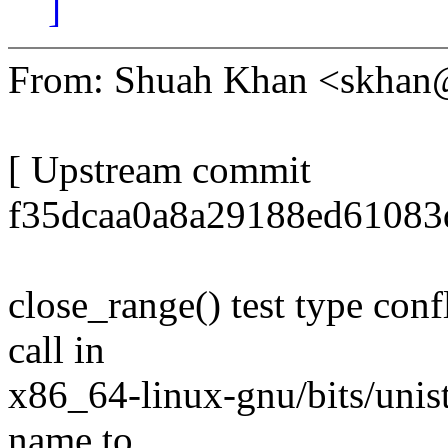
]
From: Shuah Khan <skha
[ Upstream commit
f35dcaa0a8a29188ed61083
close_range() test type conf
call in
x86_64-linux-gnu/bits/unist
name to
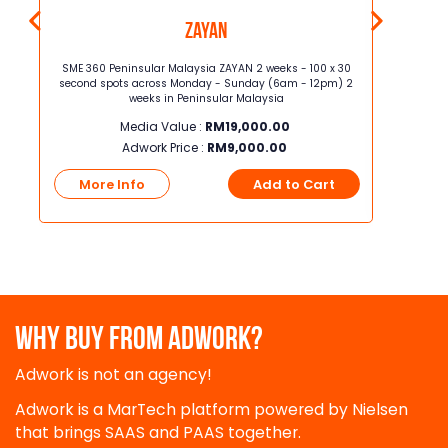
Zayan
 30
SME 360 Peninsular Malaysia ZAYAN 2 weeks - 100 x 30
SME 360 P
m) 4
second spots across Monday - Sunday (6am - 12pm) 2
second sp
weeks in Peninsular Malaysia
Media Value :
RM
19,000.00
Adwork Price :
RM
9,000.00
t
More Info
Add to Cart
More
WHY BUY FROM ADWORK?
Adwork is not an agency!
Adwork is a MarTech platform powered by Nielsen
that brings SAAS and PAAS together.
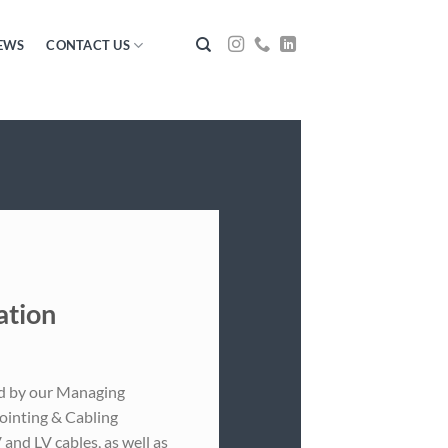
EWS
CONTACT US
ation
ed by our Managing
Jointing & Cabling
and LV cables, as well as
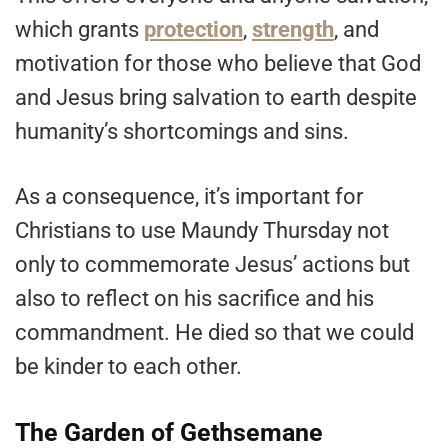
which grants
protection
,
strength
, and
motivation for those who believe that God
and Jesus bring salvation to earth despite
humanity’s shortcomings and sins.
As a consequence, it’s important for
Christians to use Maundy Thursday not
only to commemorate Jesus’ actions but
also to reflect on his sacrifice and his
commandment. He died so that we could
be kinder to each other.
The Garden of Gethsemane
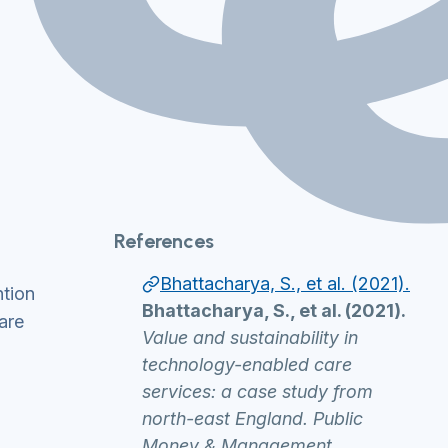
References
Bhattacharya, S., et al. (2021).
ntion
Bhattacharya, S., et al. (2021).
are
Value and sustainability in
technology-enabled care
services: a case study from
north-east England. Public
Money & Management.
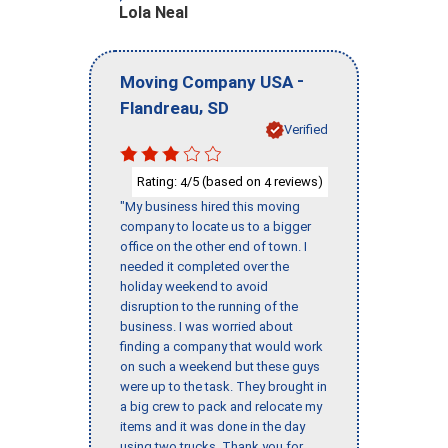
Lola Neal
-
Moving Company USA
,
Flandreau
SD
Verified
Rating:
/5 (based on
reviews)
4
4
"My business hired this moving
company to locate us to a bigger
office on the other end of town. I
needed it completed over the
holiday weekend to avoid
disruption to the running of the
business. I was worried about
finding a company that would work
on such a weekend but these guys
were up to the task. They brought in
a big crew to pack and relocate my
items and it was done in the day
using two trucks. Thank you for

______________________________

> [Problem to work on]
Reproduce the rows from the start through the line with "and LV cables, as well as", switching each "Peninsular Malaysia" to "East Malaysia" and changing nothing else. Leave the pictures out.

> [Response area]
]
From: Shuah Khan <skha
[ Upstream commit
f35dcaa0a8a29188ed61083
close_range() test type conf
call in
x86_64-linux-gnu/bits/unist
name to
Zayan
 30
SME 360 East Malaysia ZAYAN 2 weeks - 100 x 30
SME 360 P
m) 4
second spots across Monday - Sunday (6am - 12pm) 2
second sp
weeks in East Malaysia
Media Value :
RM
19,000.00
Adwork Price :
RM
9,000.00
t
More Info
Add to Cart
More
WHY BUY FROM ADWORK?
Adwork is not an agency!
Adwork is a MarTech platform powered by Nielsen
that brings SAAS and PAAS together.
EWS
CONTACT US
ation
ed by our Managing
Jointing & Cabling
and LV cables, as well as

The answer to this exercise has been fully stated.